CONSIGNE -
Traduisez en anglais cette phrase de l'extrait consacré à la région du Salamat : « Ces pierres sont ainsi disposées depuis des centaines d'années, nous apprend l'histoire. »

EXTRAIT -
•••••
Sanctuaire animalier de ZAKOUMA, Safari de la rédemption
CHAD VOLUNTEERS A ZAKOUMA
Photo Joachim Melingui |
Au
bout du premier petit matin, lorsque les trente trois volontaires réunis par
l’association Chad Volunteers entrent dans « l’arche » mise à
disposition par l’Office National de Promotion du Tourisme, de l’Artisanat et
des Arts du Tchad, il est 05h45mn. Cette sélection aléatoire qui réuni des
artistes, des bloggeurs, de jeunes médecins, des entrepreneur(e)s et des
étudiants d’une moyenne d’âge de 25 ans, ne se doute un seul instant ni du
périple qui les attend, ni des émotions qu’ils vont vivre du 22 au 26 janvier
2020.
LE SALAMAT
La
Région du salamat se trouve à 700km de la capitale N’Djaména. Le bitume
rectiligne et interminable nous fait penser à une piste d’atterrissage qui
semble rejoindre l’horizon bleuité au loin. Le paysage de cette fin hivernale
est décoré de vastes étendues de champs de mil « pénicilaire » et de
« Béré-béré » tracés en damier qui vont remplir les greniers afin de
supporter cette saison sèche rude que connaît périodiquement le Tchad. Plus
loin, des montagnes sculptées au laser du temps présentent d’énormes pyramides
disharmonieuses dont les rochers posés en lego instables donnent l’impression
d’une imminente avalanche de pierres. Ces pierres sont ainsi disposées depuis
des centaines d’années, nous apprend l’histoire. Ces sculpteurs de « l’âge
de la pierre taillée » ont légué à la postérité la magnifique statue de la
« femme voilée », AbTouyour à Bitkine et l’extraordinaire succession
de montagnes à forme de femme étendue sur le dos, « la Reine du
Guéra » dans la ville de Mongo.
•••••
INFORMATIONS -
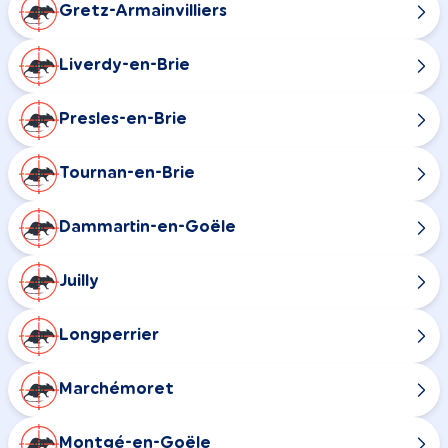
Gretz-Armainvilliers
Liverdy-en-Brie
Presles-en-Brie
Tournan-en-Brie
Dammartin-en-Goële
Juilly
Longperrier
Marchémoret
Montgé-en-Goële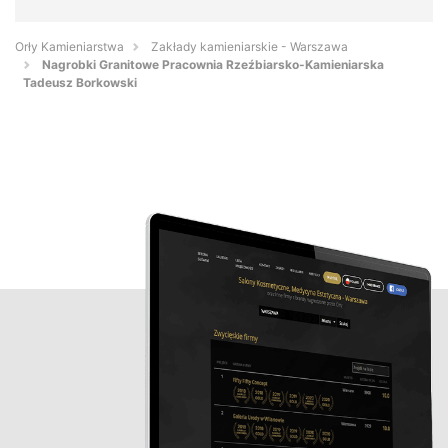
Orły Kamieniarstwa
Zakłady kamieniarskie - Warszawa
Nagrobki Granitowe Pracownia Rzeźbiarsko-Kamieniarska
Tadeusz Borkowski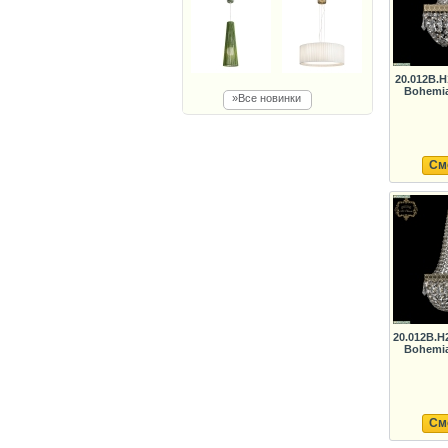
20.012B.H
Bohemia
»Все новинки
См
20.012B.H
Bohemia
См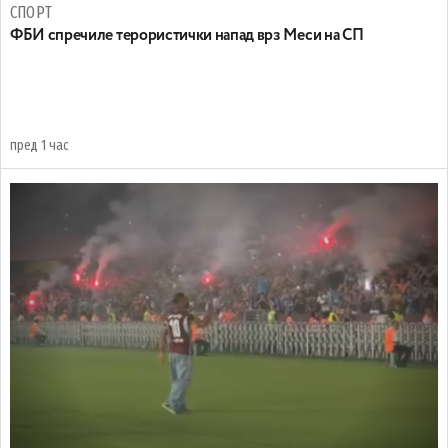
СПОРТ
ФБИ спречиле терористички напад врз Меси на СП
пред 1 час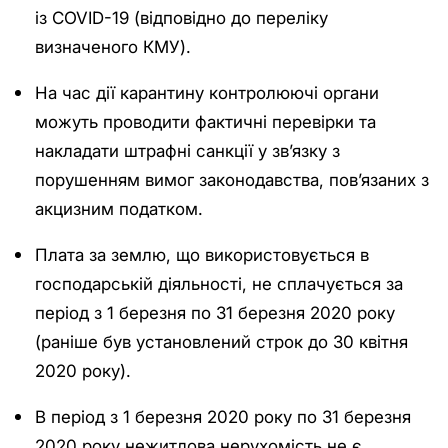
із COVID-19 (відповідно до переліку
визначеного КМУ).
На час дії карантину контролюючі органи
можуть проводити фактичні перевірки та
накладати штрафні санкції у зв’язку з
порушенням вимог законодавства, пов’язаних з
акцизним податком.
Плата за землю, що використовується в
господарській діяльності, не сплачується за
період з 1 березня по 31 березня 2020 року
(раніше був установлений строк до 30 квітня
2020 року).
В період з 1 березня 2020 року по 31 березня
2020 року нежитлова нерухомість не є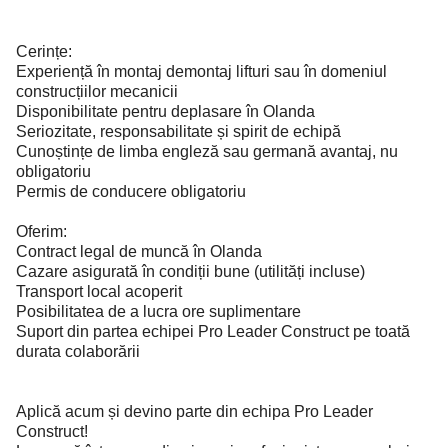
Cerințe:
Experiență în montaj demontaj lifturi sau în domeniul
construcțiilor mecanicii
Disponibilitate pentru deplasare în Olanda
Seriozitate, responsabilitate și spirit de echipă
Cunoștințe de limba engleză sau germană avantaj, nu
obligatoriu
Permis de conducere obligatoriu
Oferim:
Contract legal de muncă în Olanda
Cazare asigurată în condiții bune (utilități incluse)
Transport local acoperit
Posibilitatea de a lucra ore suplimentare
Suport din partea echipei Pro Leader Construct pe toată
durata colaborării
Aplică acum și devino parte din echipa Pro Leader
Construct!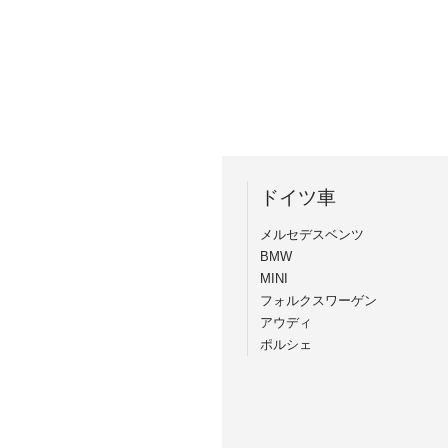
ドイツ車
メルセデスベンツ
BMW
MINI
フォルクスワーゲン
アウディ
ポルシェ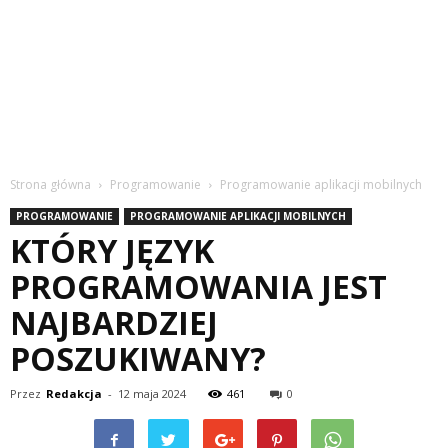
Strona główna
Programowanie
Programowanie aplikacji mobilnych
PROGRAMOWANIE
PROGRAMOWANIE APLIKACJI MOBILNYCH
KTÓRY JĘZYK
PROGRAMOWANIA JEST
NAJBARDZIEJ
POSZUKIWANY?
Przez
Redakcja
-
12 maja 2024
461
0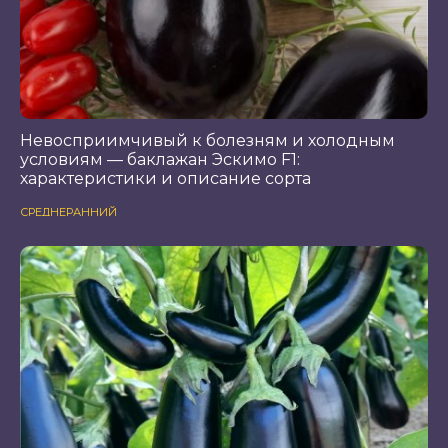
Невосприимчивый к болезням и холодным
условиям — баклажан Эскимо F1:
характеристики и описание сорта
СРЕДНЕРАННИЙ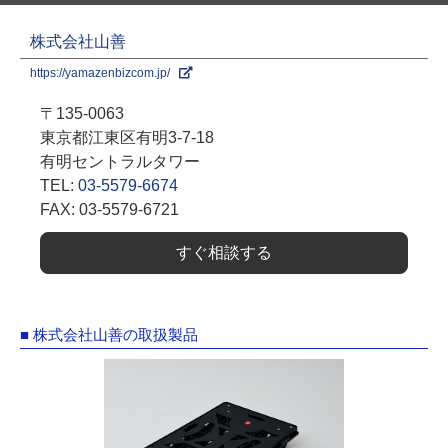
株式会社山善
https://yamazenbizcom.jp/
〒135-0063
東京都江東区有明3-7-18
有明セントラルタワー
TEL:
03-5579-6674
FAX: 03-5579-6721
すぐ相談する
■ 株式会社山善の取扱製品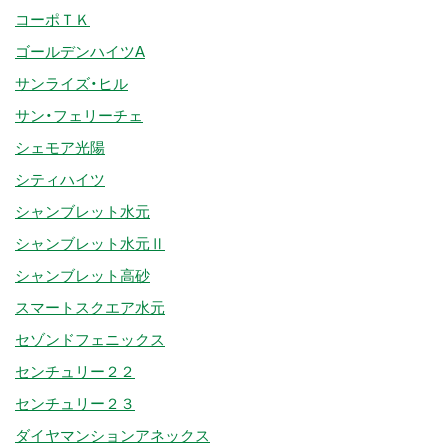
コーポＴＫ
ゴールデンハイツA
サンライズ・ヒル
サン・フェリーチェ
シェモア光陽
シティハイツ
シャンブレット水元
シャンブレット水元Ⅱ
シャンブレット高砂
スマートスクエア水元
セゾンドフェニックス
センチュリー２２
センチュリー２３
ダイヤマンションアネックス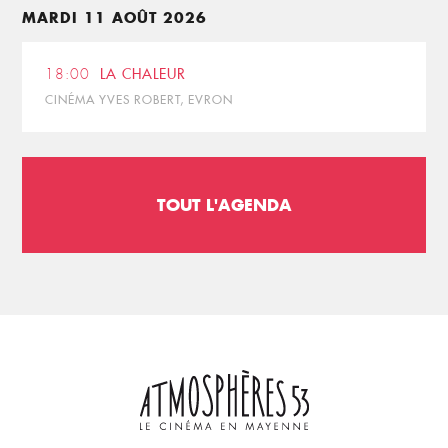
MARDI 11 AOÛT 2026
18:00
LA CHALEUR
CINÉMA YVES ROBERT, EVRON
TOUT L'AGENDA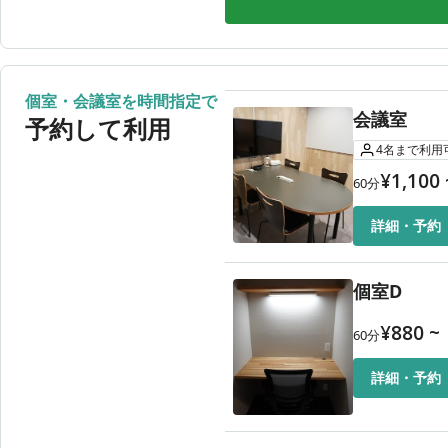
8月11日（火）
08:00〜
8月12日（水）
08:00〜
8月13日（木）
08:00〜
8月14日（金）
08:00〜
個室・会議室を時間指定で
会議室
8月15日（土）
08:00〜
予約して利用
4
名
まで利用
¥
1,100
60
分
詳細・予約
個室D
¥
880
~
60
分
詳細・予約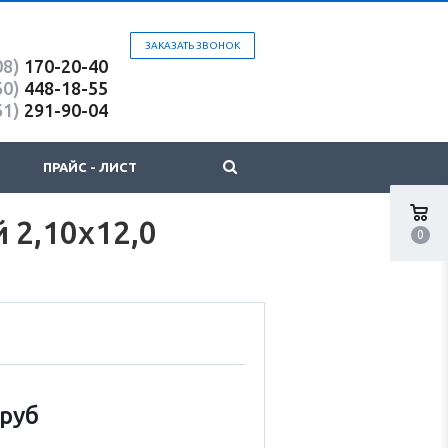
ЗАКАЗАТЬ ЗВОНОК
08)
170-20-40
60)
448-18-55
61)
291-90-04
ПРАЙС - ЛИСТ
 2,10х12,0
0
руб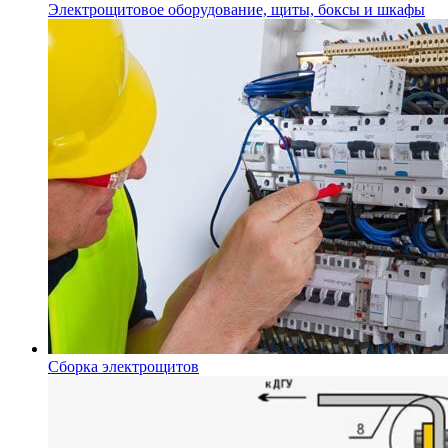
Электрощитовое оборудование, щиты, боксы и шкафы
Сборка электрощитов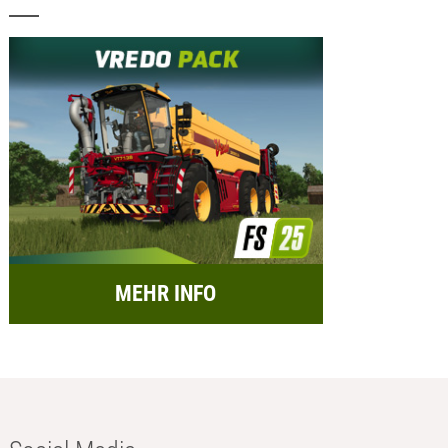
MEHR INFO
•••••
CORRIGÉ -
These stones have been arranged this way for hundreds of years, history tells us.